There are multiple chassis being updated, we are making progress (the number of remaining updates decreases), and some of the chassis transiently appear pending with a status indicating that some disk has only one path. This is also expected, since when we update a chassis, we may reset one of its expanders. Resetting an expander causes some disks to temporarily have only one path, and as a result, upgrades to other chassis are held back until it is safe to do so again non-disruptively.
Note that currently the Firmware Updates dialog does not automatically refresh, so you would have to close it and re-open it to get an updated view.
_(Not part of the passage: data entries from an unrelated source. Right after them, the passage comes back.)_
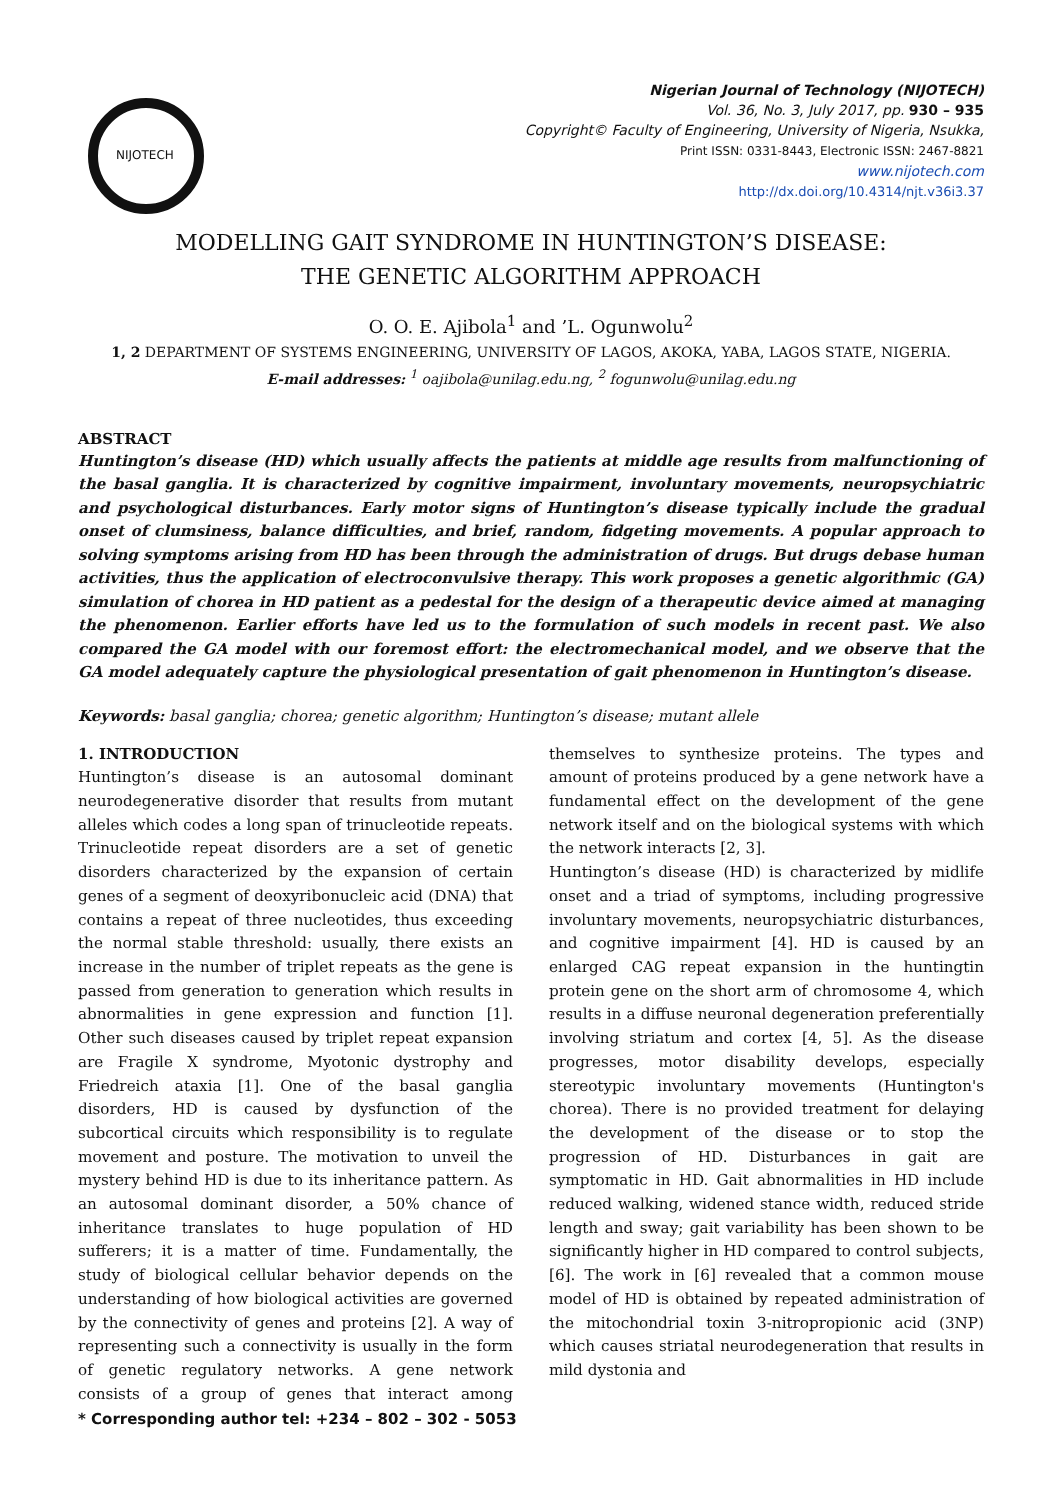NIJOTECH
Nigerian Journal of Technology (NIJOTECH)
Vol. 36, No. 3, July 2017, pp. 930 – 935
Copyright© Faculty of Engineering, University of Nigeria, Nsukka,
Print ISSN: 0331-8443, Electronic ISSN: 2467-8821
www.nijotech.com
http://dx.doi.org/10.4314/njt.v36i3.37
MODELLING GAIT SYNDROME IN HUNTINGTON’S DISEASE:
THE GENETIC ALGORITHM APPROACH
O. O. E. Ajibola<sup>1</sup> and ’L. Ogunwolu<sup>2</sup>
1, 2 DEPARTMENT OF SYSTEMS ENGINEERING, UNIVERSITY OF LAGOS, AKOKA, YABA, LAGOS STATE, NIGERIA.
E-mail addresses: <sup>1</sup> oajibola@unilag.edu.ng, <sup>2</sup> fogunwolu@unilag.edu.ng
ABSTRACT
Huntington’s disease (HD) which usually affects the patients at middle age results from malfunctioning of the basal ganglia. It is characterized by cognitive impairment, involuntary movements, neuropsychiatric and psychological disturbances. Early motor signs of Huntington’s disease typically include the gradual onset of clumsiness, balance difficulties, and brief, random, fidgeting movements. A popular approach to solving symptoms arising from HD has been through the administration of drugs. But drugs debase human activities, thus the application of electroconvulsive therapy. This work proposes a genetic algorithmic (GA) simulation of chorea in HD patient as a pedestal for the design of a therapeutic device aimed at managing the phenomenon. Earlier efforts have led us to the formulation of such models in recent past. We also compared the GA model with our foremost effort: the electromechanical model, and we observe that the GA model adequately capture the physiological presentation of gait phenomenon in Huntington’s disease.
Keywords: basal ganglia; chorea; genetic algorithm; Huntington’s disease; mutant allele
1. INTRODUCTION
Huntington’s disease is an autosomal dominant neurodegenerative disorder that results from mutant alleles which codes a long span of trinucleotide repeats. Trinucleotide repeat disorders are a set of genetic disorders characterized by the expansion of certain genes of a segment of deoxyribonucleic acid (DNA) that contains a repeat of three nucleotides, thus exceeding the normal stable threshold: usually, there exists an increase in the number of triplet repeats as the gene is passed from generation to generation which results in abnormalities in gene expression and function [1]. Other such diseases caused by triplet repeat expansion are Fragile X syndrome, Myotonic dystrophy and Friedreich ataxia [1]. One of the basal ganglia disorders, HD is caused by dysfunction of the subcortical circuits which responsibility is to regulate movement and posture. The motivation to unveil the mystery behind HD is due to its inheritance pattern. As an autosomal dominant disorder, a 50% chance of inheritance translates to huge population of HD sufferers; it is a matter of time. Fundamentally, the study of biological cellular behavior depends on the understanding of how biological activities are governed by the connectivity of genes and proteins [2]. A way of representing such a connectivity is usually in the form of genetic regulatory networks. A gene network consists of a group of genes that interact among themselves to synthesize proteins. The types and amount of proteins produced by a gene network have a fundamental effect on the development of the gene network itself and on the biological systems with which the network interacts [2, 3].
Huntington’s disease (HD) is characterized by midlife onset and a triad of symptoms, including progressive involuntary movements, neuropsychiatric disturbances, and cognitive impairment [4]. HD is caused by an enlarged CAG repeat expansion in the huntingtin protein gene on the short arm of chromosome 4, which results in a diffuse neuronal degeneration preferentially involving striatum and cortex [4, 5]. As the disease progresses, motor disability develops, especially stereotypic involuntary movements (Huntington's chorea). There is no provided treatment for delaying the development of the disease or to stop the progression of HD. Disturbances in gait are symptomatic in HD. Gait abnormalities in HD include reduced walking, widened stance width, reduced stride length and sway; gait variability has been shown to be significantly higher in HD compared to control subjects, [6]. The work in [6] revealed that a common mouse model of HD is obtained by repeated administration of the mitochondrial toxin 3-nitropropionic acid (3NP) which causes striatal neurodegeneration that results in mild dystonia and
* Corresponding author tel: +234 – 802 – 302 - 5053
Applying hardware updates is always done in a completely safe manner. This means that the system may be in a state where hardware updates cannot be applied. This is particularly important in the context of clustered configurations. During takeover and failback operations, any in-progress firmware upgrade is completed; pending firmware upgrades are suspended until the takeover or failback has completed, at which time the restrictions described below are reevaluated in the context of the new cluster state and, if possible, firmware upgrades resume.
![]() | Caution - Unless absolutely necessary, takeover and failback operations should not be performed while firmware upgrades are in progress. |
The rolling upgrade procedure documented later meets all of these best practices and addresses the per-device-class restrictions described later. It should always be followed when performing upgrades in a clustered environment. In both clustered and standalone environments, these criteria are also reevaluated upon any reboot or diagnostic system software restart, which may cause previously suspended or incomplete firmware upgrades to resume.
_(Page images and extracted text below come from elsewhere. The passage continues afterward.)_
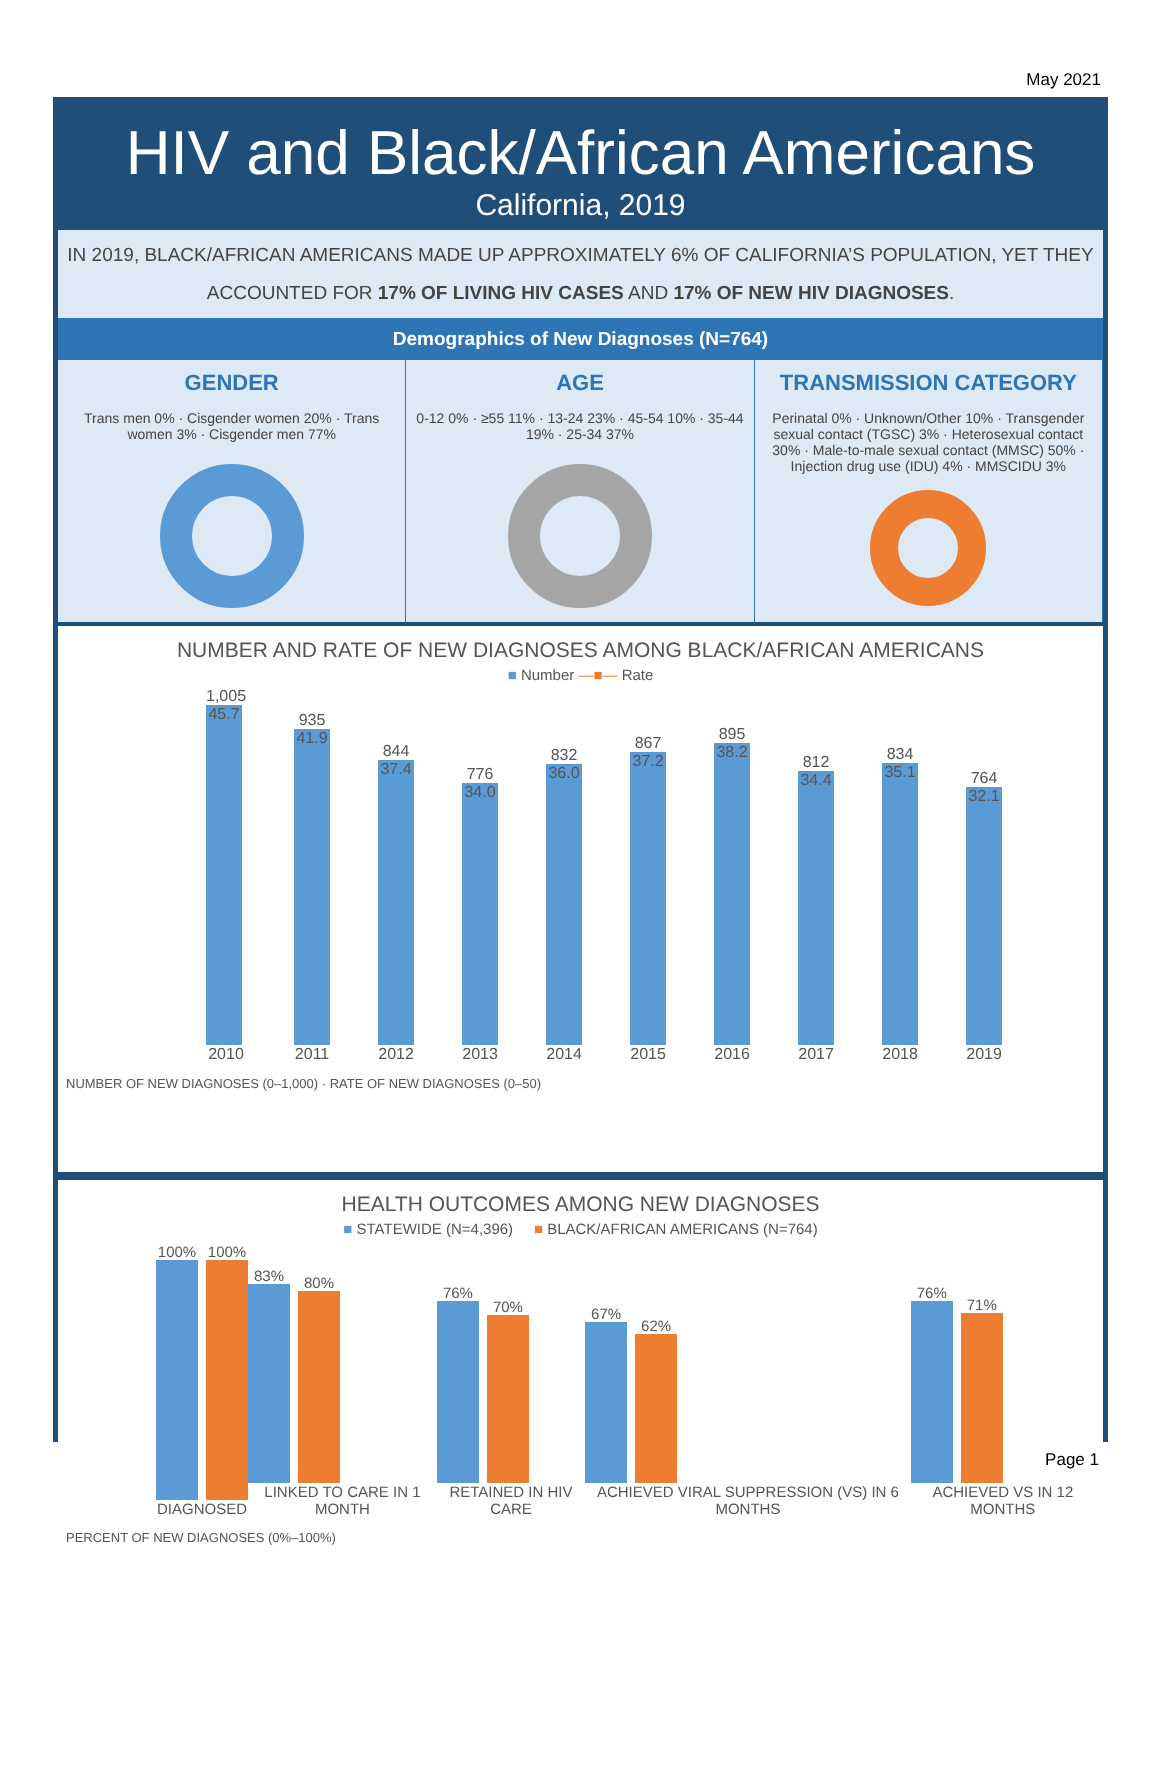May 2021
HIV and Black/African Americans
California, 2019
IN 2019, BLACK/AFRICAN AMERICANS MADE UP APPROXIMATELY 6% OF CALIFORNIA’S POPULATION, YET THEY ACCOUNTED FOR 17% OF LIVING HIV CASES AND 17% OF NEW HIV DIAGNOSES.
Demographics of New Diagnoses (N=764)
GENDER
Trans men 0% · Cisgender women 20% · Trans women 3% · Cisgender men 77%
AGE
0-12 0% · ≥55 11% · 13-24 23% · 45-54 10% · 35-44 19% · 25-34 37%
TRANSMISSION CATEGORY
Perinatal 0% · Unknown/Other 10% · Transgender sexual contact (TGSC) 3% · Heterosexual contact 30% · Male-to-male sexual contact (MMSC) 50% · Injection drug use (IDU) 4% · MMSCIDU 3%
NUMBER AND RATE OF NEW DIAGNOSES AMONG BLACK/AFRICAN AMERICANS
■ Number —■— Rate
1,005
45.7
2010
935
41.9
2011
844
37.4
2012
776
34.0
2013
832
36.0
2014
867
37.2
2015
895
38.2
2016
812
34.4
2017
834
35.1
2018
764
32.1
2019
NUMBER OF NEW DIAGNOSES (0–1,000) · RATE OF NEW DIAGNOSES (0–50)
HEALTH OUTCOMES AMONG NEW DIAGNOSES
■ STATEWIDE (N=4,396) ■ BLACK/AFRICAN AMERICANS (N=764)
100%
100%
DIAGNOSED
83%
80%
LINKED TO CARE IN 1 MONTH
76%
70%
RETAINED IN HIV CARE
67%
62%
ACHIEVED VIRAL SUPPRESSION (VS) IN 6 MONTHS
76%
71%
ACHIEVED VS IN 12 MONTHS
PERCENT OF NEW DIAGNOSES (0%–100%)
Page 1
Components internal to the storage controller (such as HBAs and network devices) other than disks and certain SAS devices are generally upgraded automatically during boot; these upgrades are not visible and will have completed by the time the management interfaces become available.
Upgrading disk or flash device firmware requires that the device be taken offline during the process. If there is insufficient redundancy in the containing storage pool to allow this operation, the firmware upgrade will not complete and may appear "stalled." Disks and flash devices that are part of a storage pool which is currently in use by the cluster peer, if any, are not upgraded. Finally, disks and flash devices that are not part of any storage pool are not upgraded.
Upgrading the firmware in a disk shelf requires that both back-end storage paths be active to all disks within all enclosures, and for storage to be configured on all shelves to be upgraded. For clusters with at least one active pool on each controller, these restrictions mean that disk shelf firmware upgrade can be performed only by a controller that is in the "owner" state.
During the firmware upgrade process, hardware may appear to be removed and inserted, or offlined and onlined. While alerts attributed to these actions are suppressed, if you are viewing the Maintenance > Hardware screen or the Configuration > Storage screen, you may see the effects of these upgrades in the UI in the form of missing or offline devices. This is not a cause for concern; however, if a device remains offline or missing for an extended period of time (several minutes or more) even after refreshing the hardware view, this may be an indication of a problem with the device. Check the Maintenance > Problems view for any relevant faults that may have been identified. Additionally, in some cases, the controllers in the disk shelves may remain offline during firmware upgrade. If this occurs, no other controllers are updated until this condition is fixed. If an enclosure is listed as only having a single path for an extended period of time, check the physical enclosure to determine whether the green link lights on the back of the SIM are active. If not, remove and re-insert the SIM to re-establish the connection. Verify that all enclosures are reachable by two paths.